The better talks (to me - always the relative rule) are ones where we look into how to decompose testing problems around these systems. If the input to the algorithm making decisions changes over time, the ideas we have on deterministic testing for same inputs just won’t make sense unless we control the input data. And if we do, we are crippling what the system could have learned, and allowing it to provide worse results. So we have a moving target on the system level.
My fascination to these systems has lead me to play with some available.
I spent a few hours on Microsoft Azure cognitive services API for sentiment analysis inspired by a talk. As usual, I had people work with me on the problem of testing, and was fascinated on how different people modeled the problem. I had programmers who pretty much refused to spend time testing without getting a spec of the algorithm they could test against. I had testers who quickly built models of independent and dependent variables in input and output, and dug in deeper to see if their hypotheses would hold, designing a test after another to understand the system. Seeing people work to figure out if the teaching data set is fixed or growing through use was fascinating. And I had testers who couldn’t care less on how it was built but focused on whether it would be useful and valuable given different data.
I also invested a moment of my time to learn that I’m a 29-year old man based on my twitter feed. This result was from University of Cambridge Psychometric Centre’s service http://applymagicsauce.com. The result is obviously off, and just a reminder on the idea that “6 million volunteers” isn’t enough to provide an unbiased data set a system like this would learn from. And 45 peer-reviewed scientific articles add only the “how interesting” to the reliability of the results.
My concern on ML/AI isn’t on whether it will replace testers. Just for the arguments sake, I believe it will. Since I started mob testing with groups, my perspective into how well testers actually perform in the large has taken a steep dip, and I base my hope for the testers future usefulness in their interests to learn, not on what they perform today. The “higher function thinking” in testing exists, but is more rare than the official propaganda suggests. And the basic things won’t be that impossible to automate.
My concern on ML/AI is that people suck. With this I mean that people do bad things given the opportunities. And with ML/AI systems, as the data learned over time changes the system, we can corrupt it both in the creation of the original model and in using it while it is learning. We need to fix people first.
The people with time and skills use their time sometimes on awful problem domains.

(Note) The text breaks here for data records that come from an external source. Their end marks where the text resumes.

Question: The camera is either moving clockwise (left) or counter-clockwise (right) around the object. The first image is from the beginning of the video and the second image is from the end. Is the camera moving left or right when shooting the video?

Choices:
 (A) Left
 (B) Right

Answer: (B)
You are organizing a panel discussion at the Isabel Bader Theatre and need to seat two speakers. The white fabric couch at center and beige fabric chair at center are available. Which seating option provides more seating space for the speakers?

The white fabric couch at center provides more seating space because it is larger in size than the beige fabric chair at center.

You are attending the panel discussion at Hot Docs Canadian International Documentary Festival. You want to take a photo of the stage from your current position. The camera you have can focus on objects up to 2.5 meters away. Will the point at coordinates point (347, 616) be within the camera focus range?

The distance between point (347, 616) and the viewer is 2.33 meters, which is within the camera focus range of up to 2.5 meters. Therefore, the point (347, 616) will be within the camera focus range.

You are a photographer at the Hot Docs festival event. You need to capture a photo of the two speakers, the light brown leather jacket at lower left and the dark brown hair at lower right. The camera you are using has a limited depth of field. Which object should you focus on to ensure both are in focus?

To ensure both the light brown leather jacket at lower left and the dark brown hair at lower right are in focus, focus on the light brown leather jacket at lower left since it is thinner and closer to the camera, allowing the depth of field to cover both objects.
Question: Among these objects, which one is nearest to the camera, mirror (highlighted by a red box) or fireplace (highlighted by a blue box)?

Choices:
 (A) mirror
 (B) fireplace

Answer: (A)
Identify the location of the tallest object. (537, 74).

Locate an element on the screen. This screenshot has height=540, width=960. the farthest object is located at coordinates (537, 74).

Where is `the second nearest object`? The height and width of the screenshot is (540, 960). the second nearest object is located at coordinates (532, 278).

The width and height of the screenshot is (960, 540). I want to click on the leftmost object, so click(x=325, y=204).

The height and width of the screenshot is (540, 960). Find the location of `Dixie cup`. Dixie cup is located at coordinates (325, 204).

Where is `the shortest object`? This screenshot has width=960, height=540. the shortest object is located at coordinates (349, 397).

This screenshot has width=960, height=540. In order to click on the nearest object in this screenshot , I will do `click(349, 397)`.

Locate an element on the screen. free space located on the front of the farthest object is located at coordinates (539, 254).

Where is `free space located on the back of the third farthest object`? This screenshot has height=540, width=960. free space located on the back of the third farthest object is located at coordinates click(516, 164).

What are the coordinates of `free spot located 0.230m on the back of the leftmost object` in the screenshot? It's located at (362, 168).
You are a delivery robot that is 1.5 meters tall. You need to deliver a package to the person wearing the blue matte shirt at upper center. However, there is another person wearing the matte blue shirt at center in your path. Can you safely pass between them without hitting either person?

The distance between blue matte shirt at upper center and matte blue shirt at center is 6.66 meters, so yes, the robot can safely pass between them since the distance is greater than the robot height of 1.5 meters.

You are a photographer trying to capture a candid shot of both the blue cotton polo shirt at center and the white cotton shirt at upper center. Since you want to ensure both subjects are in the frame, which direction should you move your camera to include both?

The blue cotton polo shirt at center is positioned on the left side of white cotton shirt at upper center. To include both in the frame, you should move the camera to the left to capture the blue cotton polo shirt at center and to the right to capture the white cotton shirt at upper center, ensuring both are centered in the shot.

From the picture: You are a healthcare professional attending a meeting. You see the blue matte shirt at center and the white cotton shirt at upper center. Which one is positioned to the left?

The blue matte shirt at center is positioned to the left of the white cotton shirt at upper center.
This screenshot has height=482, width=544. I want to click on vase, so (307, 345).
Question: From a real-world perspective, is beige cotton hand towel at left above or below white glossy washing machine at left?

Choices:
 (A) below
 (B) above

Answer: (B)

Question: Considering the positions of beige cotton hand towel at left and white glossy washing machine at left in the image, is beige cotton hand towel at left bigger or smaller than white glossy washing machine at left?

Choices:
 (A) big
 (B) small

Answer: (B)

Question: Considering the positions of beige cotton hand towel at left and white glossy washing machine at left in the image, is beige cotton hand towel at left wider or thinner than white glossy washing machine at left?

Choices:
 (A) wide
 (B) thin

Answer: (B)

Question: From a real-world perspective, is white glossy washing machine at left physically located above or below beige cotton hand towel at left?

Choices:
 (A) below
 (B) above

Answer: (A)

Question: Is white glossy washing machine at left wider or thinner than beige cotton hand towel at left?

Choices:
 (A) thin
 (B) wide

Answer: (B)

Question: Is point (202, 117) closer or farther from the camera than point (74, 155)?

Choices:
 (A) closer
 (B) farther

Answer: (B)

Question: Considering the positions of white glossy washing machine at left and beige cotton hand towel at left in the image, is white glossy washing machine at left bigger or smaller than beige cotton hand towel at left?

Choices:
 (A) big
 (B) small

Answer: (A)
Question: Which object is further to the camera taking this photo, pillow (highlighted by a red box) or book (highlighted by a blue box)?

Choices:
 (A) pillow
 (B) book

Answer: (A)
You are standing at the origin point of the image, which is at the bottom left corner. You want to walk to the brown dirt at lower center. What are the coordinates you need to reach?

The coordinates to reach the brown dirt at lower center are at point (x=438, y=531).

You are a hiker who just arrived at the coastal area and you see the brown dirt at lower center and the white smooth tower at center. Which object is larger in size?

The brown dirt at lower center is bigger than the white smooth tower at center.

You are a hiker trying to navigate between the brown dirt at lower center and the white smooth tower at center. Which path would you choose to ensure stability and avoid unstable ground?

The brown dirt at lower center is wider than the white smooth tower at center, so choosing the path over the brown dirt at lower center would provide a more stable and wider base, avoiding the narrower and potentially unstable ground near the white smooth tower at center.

There must be a great idea other than “we could do this” to create a system that quite reliably guesses people’s sexual orientation from pictures, opening a huge abuse vector.
The people who get to feed data into the learning systems take joy in making the systems misbehave, and not in the ways we would think testing does. Given a learning chat bot, people first teach it to swear, spout out racist and sexist slurs and force the creators to shut them down.
Even is the data feeding was openly available for manipulation, these systems tend to multiply our invisible biases. The problems I find fascinating are focused around how we in the tech industry will first learn about the biases (creating systems in diverse groups, hint hint), fix them in ourselves to a reasonable extent and then turn the learnings into systems that are actually useful without significant abuse vectors.
So if there is a reason why the tester role remains is that figuring out these problems requires brain capacity. We could start by figuring out minorities and representation, kindness and consideration without ML/AI. That will make us better equipped for the problems the new systems introduce.